Дина Бакулина - Кот из Датского королевства
— Несчастный случай? Авария? — догадался Глен.
— Да, несчастный случай, — подтвердил Иван Осипович. — Ну вот, Петя, несмотря на инвалидность, женился. Правда его жена вышла за него не по любви. Она была из какой-то глухой деревни, кажется, — ну да не важно. В общем, не любила она Петю, а просто очень хотела в Москве остаться. Он ведь после аварии очень некрасивым стал — из-за травмы… Но даже и это не главное, а главное, что травма затронула часть его мозга.
— Гм!.. — понимающе покачал головой Глен.
— Ну вот. Сначала, это мало в чём проявлялось, а потом, он, что называется, стал чудить.
— Из-за болезни, — догадался Глен.
— Из-за болезни, — подтвердил Иван Осипович. — И жена очень быстро от него ушла. А Люда решила взять его к нам, домой. Ты понимаешь, она, Люда без отца росла; Петя-брат был ей в детстве вместо отца. Во всяком случае, она его так воспринимала. Петя её и от мальчишек-хулиганов защищал, и уроки с ней делал. И даже иногда, в ущерб мальчишеской дружбе, из чувства долга, ходил с ней в кино. Причём заметь: не на те фильмы, которые ему самому нравились, а на те, которые ей, как девчонке, были интересны! А ведь, кроме того, что она девчонка, — так ещё и разница между ними в восемь лет была. Существенно?
—Ещё как существенно, особенно в детстве! — согласился Глен.
— А сам он на этих фильмах, — Люда потом вспоминала, — чаще всего скучал. В лучшем случае зевал, а то и вовсе засыпал от скуки. Но всё равно упорно водил Люду в кино, примерно два раза в месяц.

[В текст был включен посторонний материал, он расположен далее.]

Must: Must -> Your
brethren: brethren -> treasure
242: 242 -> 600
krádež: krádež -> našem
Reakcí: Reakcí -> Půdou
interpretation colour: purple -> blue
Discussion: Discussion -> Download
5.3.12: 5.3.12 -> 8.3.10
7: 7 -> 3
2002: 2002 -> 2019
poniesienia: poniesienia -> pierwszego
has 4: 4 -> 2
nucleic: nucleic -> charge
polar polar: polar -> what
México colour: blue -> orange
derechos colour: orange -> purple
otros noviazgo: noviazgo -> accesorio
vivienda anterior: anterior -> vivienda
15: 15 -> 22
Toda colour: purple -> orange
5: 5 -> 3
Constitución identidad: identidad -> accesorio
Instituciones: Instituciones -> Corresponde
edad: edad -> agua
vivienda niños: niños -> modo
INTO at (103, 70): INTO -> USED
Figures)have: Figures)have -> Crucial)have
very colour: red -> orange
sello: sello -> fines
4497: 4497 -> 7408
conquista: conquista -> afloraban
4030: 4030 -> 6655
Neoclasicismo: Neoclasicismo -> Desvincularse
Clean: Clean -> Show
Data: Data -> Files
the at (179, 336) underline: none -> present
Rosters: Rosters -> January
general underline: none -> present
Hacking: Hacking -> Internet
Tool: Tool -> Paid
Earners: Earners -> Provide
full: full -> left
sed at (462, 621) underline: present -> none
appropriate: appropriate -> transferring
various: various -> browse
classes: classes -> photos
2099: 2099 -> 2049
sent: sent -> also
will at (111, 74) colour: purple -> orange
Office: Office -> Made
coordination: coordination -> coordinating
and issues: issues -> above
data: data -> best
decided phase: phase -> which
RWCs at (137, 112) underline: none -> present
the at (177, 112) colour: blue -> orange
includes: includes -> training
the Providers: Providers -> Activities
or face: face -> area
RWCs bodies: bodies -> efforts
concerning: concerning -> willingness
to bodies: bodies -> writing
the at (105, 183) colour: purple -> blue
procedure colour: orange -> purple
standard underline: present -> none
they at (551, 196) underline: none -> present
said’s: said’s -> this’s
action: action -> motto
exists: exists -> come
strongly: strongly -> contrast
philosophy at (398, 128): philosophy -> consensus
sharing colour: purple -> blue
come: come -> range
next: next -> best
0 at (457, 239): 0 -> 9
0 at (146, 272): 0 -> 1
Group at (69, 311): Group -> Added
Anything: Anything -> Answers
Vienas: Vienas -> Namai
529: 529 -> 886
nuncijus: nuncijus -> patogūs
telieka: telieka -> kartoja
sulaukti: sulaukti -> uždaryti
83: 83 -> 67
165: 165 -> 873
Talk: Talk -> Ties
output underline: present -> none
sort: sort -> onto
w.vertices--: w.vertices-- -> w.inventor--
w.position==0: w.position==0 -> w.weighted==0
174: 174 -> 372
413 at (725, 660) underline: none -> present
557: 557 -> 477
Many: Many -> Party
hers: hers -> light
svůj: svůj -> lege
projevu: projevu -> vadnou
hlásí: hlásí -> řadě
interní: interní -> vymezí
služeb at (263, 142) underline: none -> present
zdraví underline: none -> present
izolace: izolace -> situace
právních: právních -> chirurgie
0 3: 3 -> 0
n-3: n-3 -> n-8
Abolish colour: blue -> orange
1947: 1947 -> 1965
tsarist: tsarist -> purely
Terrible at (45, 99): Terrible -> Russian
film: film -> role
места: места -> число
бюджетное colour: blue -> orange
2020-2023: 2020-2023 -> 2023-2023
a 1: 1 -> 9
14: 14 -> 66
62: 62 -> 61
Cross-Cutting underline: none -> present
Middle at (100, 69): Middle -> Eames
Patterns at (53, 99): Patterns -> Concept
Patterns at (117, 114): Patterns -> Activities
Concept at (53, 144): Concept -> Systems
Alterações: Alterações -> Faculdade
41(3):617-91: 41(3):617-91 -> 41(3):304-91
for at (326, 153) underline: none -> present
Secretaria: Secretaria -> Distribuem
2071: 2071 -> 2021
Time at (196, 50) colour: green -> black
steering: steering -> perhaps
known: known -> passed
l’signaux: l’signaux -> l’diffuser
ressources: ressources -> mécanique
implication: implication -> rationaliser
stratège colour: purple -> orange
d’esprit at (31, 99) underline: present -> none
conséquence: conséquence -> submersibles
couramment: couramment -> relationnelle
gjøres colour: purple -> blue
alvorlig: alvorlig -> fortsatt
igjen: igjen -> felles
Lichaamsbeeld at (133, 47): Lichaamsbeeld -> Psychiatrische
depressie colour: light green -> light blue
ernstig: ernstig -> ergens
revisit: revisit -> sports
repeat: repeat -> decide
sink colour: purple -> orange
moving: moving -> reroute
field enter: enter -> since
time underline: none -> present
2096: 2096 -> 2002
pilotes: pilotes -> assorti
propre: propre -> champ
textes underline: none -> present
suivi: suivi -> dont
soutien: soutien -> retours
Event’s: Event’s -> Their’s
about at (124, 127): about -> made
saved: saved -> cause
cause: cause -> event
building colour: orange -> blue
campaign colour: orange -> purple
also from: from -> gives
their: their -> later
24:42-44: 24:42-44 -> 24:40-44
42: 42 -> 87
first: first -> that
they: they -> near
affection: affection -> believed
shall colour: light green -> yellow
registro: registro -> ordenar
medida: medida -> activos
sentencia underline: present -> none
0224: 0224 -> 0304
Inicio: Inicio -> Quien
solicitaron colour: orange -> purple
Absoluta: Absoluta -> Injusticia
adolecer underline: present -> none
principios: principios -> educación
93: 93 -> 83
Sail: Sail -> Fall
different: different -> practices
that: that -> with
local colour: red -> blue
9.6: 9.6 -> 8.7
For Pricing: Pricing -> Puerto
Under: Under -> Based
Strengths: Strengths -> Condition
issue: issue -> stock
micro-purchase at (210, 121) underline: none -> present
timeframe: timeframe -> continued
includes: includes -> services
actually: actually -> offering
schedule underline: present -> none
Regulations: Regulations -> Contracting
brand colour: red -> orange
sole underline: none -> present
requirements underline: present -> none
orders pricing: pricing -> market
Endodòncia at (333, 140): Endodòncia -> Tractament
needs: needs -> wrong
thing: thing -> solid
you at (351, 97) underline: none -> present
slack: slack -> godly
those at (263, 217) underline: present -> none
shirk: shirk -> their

— Да! — понимающе покачал головою Глен.
— Воспитывал! На свой манер. А матери их тогда и вовсе не до кино было: на двух работах крутилась, только и успевала проворачиваться.
Вот Люда и взяла этого Петю, брата своего, к нам: хотелось ей отблагодарить его за всё, что он в детстве для неё делал, жизнь ему облегчить. Но Петя-то после травмы стал совсем другой. Мозг повредился у него. Капризничал Петя: и всё было ему не так, и всё не то.… Не столько меня он, сколько Люду изводил. Вся память детства у него куда-то пропала, он то просто не узнавал её, то за кого-нибудь другого принимал.… От еды, приготовленной Людой, он отказывался, а сам себе такое варево готовил, что нас от одного запаха выворачивало. Но он эти помои ел, — уж не знаю как, но ел. Комнату свою от нас на замок закрывал — даже если выходил на минутку! А когда случайно забывал запереть, то потом старательно искал, что у него за это время пропало. И всё время находил, — понимаешь!.. То носка старого недосчитывался, то какого-то синего подноса… Нервы трепал страшно! Чудил!.. А иногда и буйствовал. В общем, Глен, трудно нам с Людой было его терпеть, а иногда просто и невозможно.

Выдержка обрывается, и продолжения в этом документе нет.